BRIEF >> Write out, word for word, every line from the start of the entries through the line containing "mensajes de Perseo", including that line. Leave the pictures out of your answer.

(Entries from a data collection)
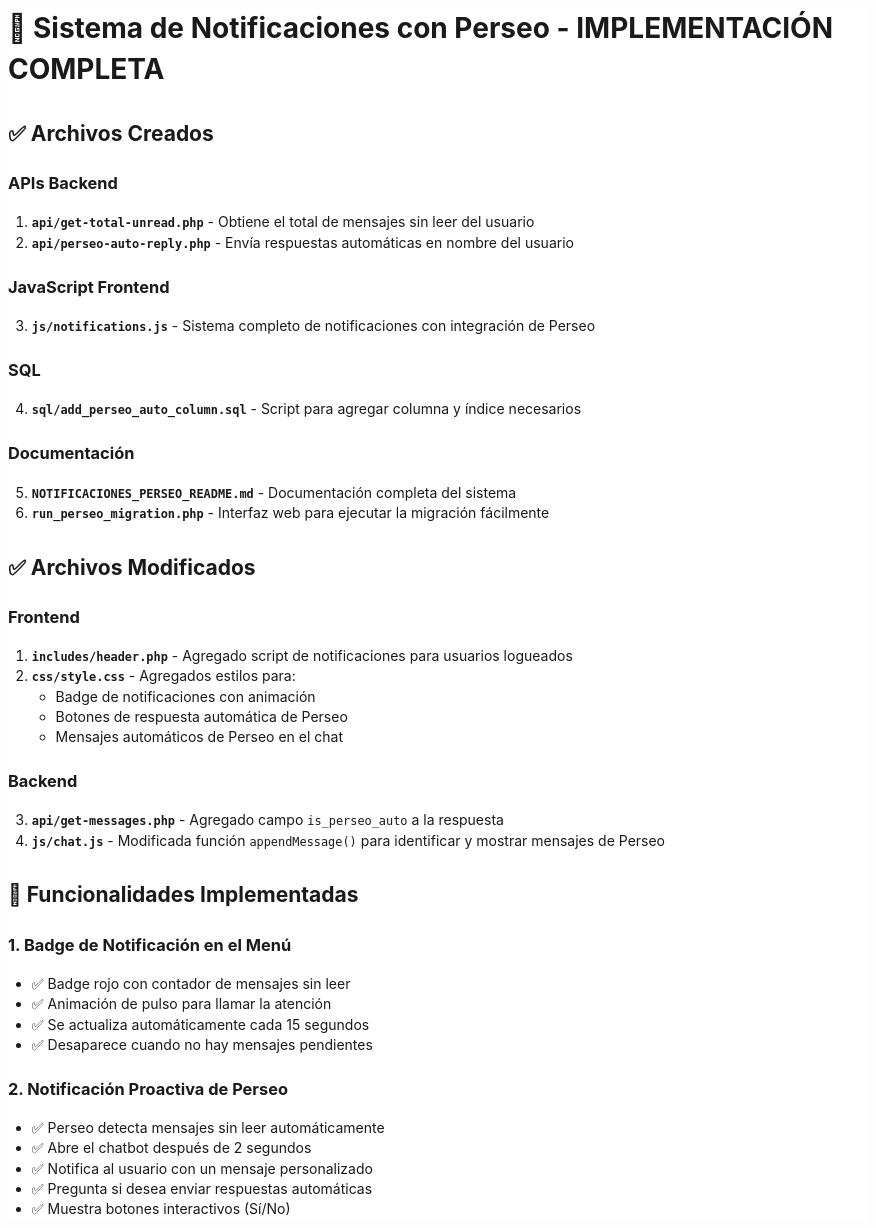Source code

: # 🚀 Sistema de Notificaciones con Perseo - IMPLEMENTACIÓN COMPLETA

## ✅ Archivos Creados

### APIs Backend
1. **`api/get-total-unread.php`** - Obtiene el total de mensajes sin leer del usuario
2. **`api/perseo-auto-reply.php`** - Envía respuestas automáticas en nombre del usuario

### JavaScript Frontend
3. **`js/notifications.js`** - Sistema completo de notificaciones con integración de Perseo

### SQL
4. **`sql/add_perseo_auto_column.sql`** - Script para agregar columna y índice necesarios

### Documentación
5. **`NOTIFICACIONES_PERSEO_README.md`** - Documentación completa del sistema
6. **`run_perseo_migration.php`** - Interfaz web para ejecutar la migración fácilmente

## ✅ Archivos Modificados

### Frontend
1. **`includes/header.php`** - Agregado script de notificaciones para usuarios logueados
2. **`css/style.css`** - Agregados estilos para:
   - Badge de notificaciones con animación
   - Botones de respuesta automática de Perseo
   - Mensajes automáticos de Perseo en el chat

### Backend
3. **`api/get-messages.php`** - Agregado campo `is_perseo_auto` a la respuesta
4. **`js/chat.js`** - Modificada función `appendMessage()` para identificar y mostrar mensajes de Perseo

## 🎯 Funcionalidades Implementadas

### 1. Badge de Notificación en el Menú
- ✅ Badge rojo con contador de mensajes sin leer
- ✅ Animación de pulso para llamar la atención
- ✅ Se actualiza automáticamente cada 15 segundos
- ✅ Desaparece cuando no hay mensajes pendientes

### 2. Notificación Proactiva de Perseo
- ✅ Perseo detecta mensajes sin leer automáticamente
- ✅ Abre el chatbot después de 2 segundos
- ✅ Notifica al usuario con un mensaje personalizado
- ✅ Pregunta si desea enviar respuestas automáticas
- ✅ Muestra botones interactivos (Sí/No)
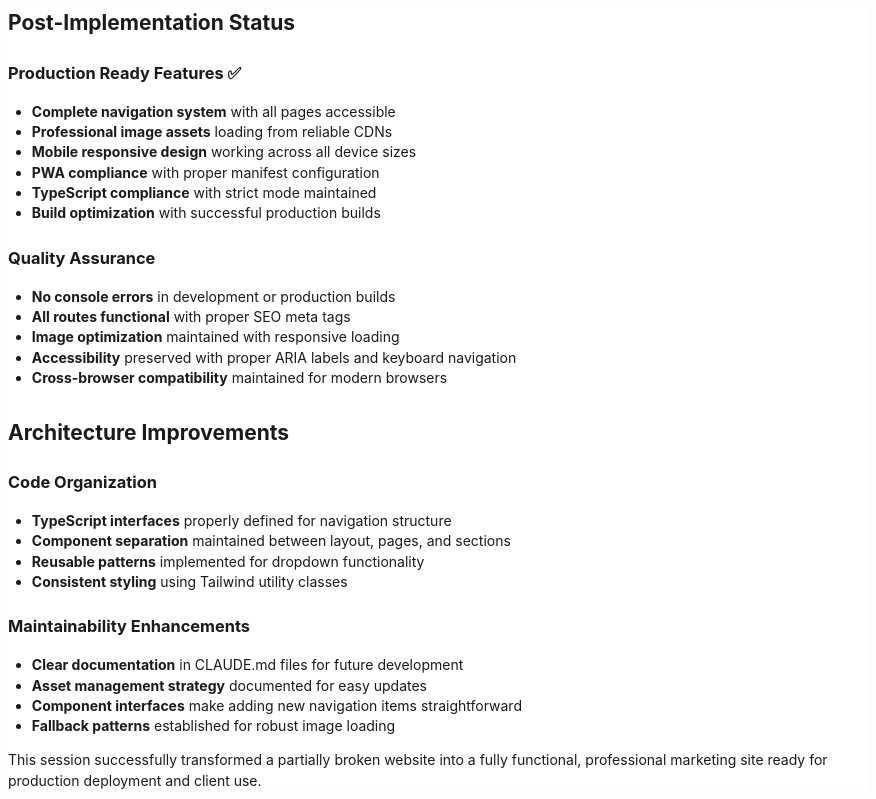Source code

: ## Post-Implementation Status

### Production Ready Features ✅
- **Complete navigation system** with all pages accessible
- **Professional image assets** loading from reliable CDNs
- **Mobile responsive design** working across all device sizes  
- **PWA compliance** with proper manifest configuration
- **TypeScript compliance** with strict mode maintained
- **Build optimization** with successful production builds

### Quality Assurance
- **No console errors** in development or production builds
- **All routes functional** with proper SEO meta tags
- **Image optimization** maintained with responsive loading
- **Accessibility** preserved with proper ARIA labels and keyboard navigation
- **Cross-browser compatibility** maintained for modern browsers

## Architecture Improvements

### Code Organization
- **TypeScript interfaces** properly defined for navigation structure
- **Component separation** maintained between layout, pages, and sections
- **Reusable patterns** implemented for dropdown functionality
- **Consistent styling** using Tailwind utility classes

### Maintainability Enhancements  
- **Clear documentation** in CLAUDE.md files for future development
- **Asset management strategy** documented for easy updates
- **Component interfaces** make adding new navigation items straightforward
- **Fallback patterns** established for robust image loading

This session successfully transformed a partially broken website into a fully functional, professional marketing site ready for production deployment and client use.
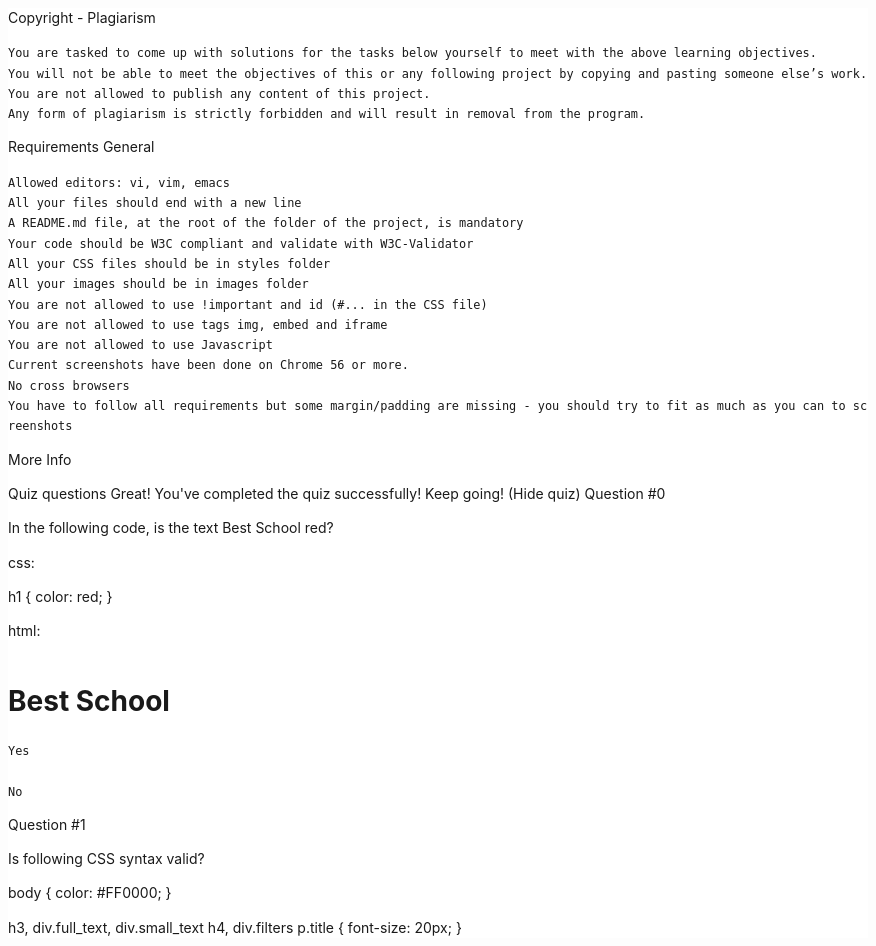 Copyright - Plagiarism

    You are tasked to come up with solutions for the tasks below yourself to meet with the above learning objectives.
    You will not be able to meet the objectives of this or any following project by copying and pasting someone else’s work.
    You are not allowed to publish any content of this project.
    Any form of plagiarism is strictly forbidden and will result in removal from the program.

Requirements
General

    Allowed editors: vi, vim, emacs
    All your files should end with a new line
    A README.md file, at the root of the folder of the project, is mandatory
    Your code should be W3C compliant and validate with W3C-Validator
    All your CSS files should be in styles folder
    All your images should be in images folder
    You are not allowed to use !important and id (#... in the CSS file)
    You are not allowed to use tags img, embed and iframe
    You are not allowed to use Javascript
    Current screenshots have been done on Chrome 56 or more.
    No cross browsers
    You have to follow all requirements but some margin/padding are missing - you should try to fit as much as you can to screenshots

More Info

Quiz questions
Great! You've completed the quiz successfully! Keep going! (Hide quiz)
Question #0

In the following code, is the text Best School red?

css:

h1 {
    color: red;
}

html:

<h1>Best School</h1>

    Yes

    No

Question #1

Is following CSS syntax valid?

body {
    color: #FF0000;
}

h3,
div.full_text,
div.small_text h4,
div.filters p.title {
    font-size: 20px;
}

RESULT >>
Source code

: # 🚀 Sistema de Notificaciones con Perseo - IMPLEMENTACIÓN COMPLETA

## ✅ Archivos Creados

### APIs Backend
1. **`api/get-total-unread.php`** - Obtiene el total de mensajes sin leer del usuario
2. **`api/perseo-auto-reply.php`** - Envía respuestas automáticas en nombre del usuario

### JavaScript Frontend
3. **`js/notifications.js`** - Sistema completo de notificaciones con integración de Perseo

### SQL
4. **`sql/add_perseo_auto_column.sql`** - Script para agregar columna y índice necesarios

### Documentación
5. **`NOTIFICACIONES_PERSEO_README.md`** - Documentación completa del sistema
6. **`run_perseo_migration.php`** - Interfaz web para ejecutar la migración fácilmente

## ✅ Archivos Modificados

### Frontend
1. **`includes/header.php`** - Agregado script de notificaciones para usuarios logueados
2. **`css/style.css`** - Agregados estilos para:
   - Badge de notificaciones con animación
   - Botones de respuesta automática de Perseo
   - Mensajes automáticos de Perseo en el chat

### Backend
3. **`api/get-messages.php`** - Agregado campo `is_perseo_auto` a la respuesta
4. **`js/chat.js`** - Modificada función `appendMessage()` para identificar y mostrar mensajes de Perseo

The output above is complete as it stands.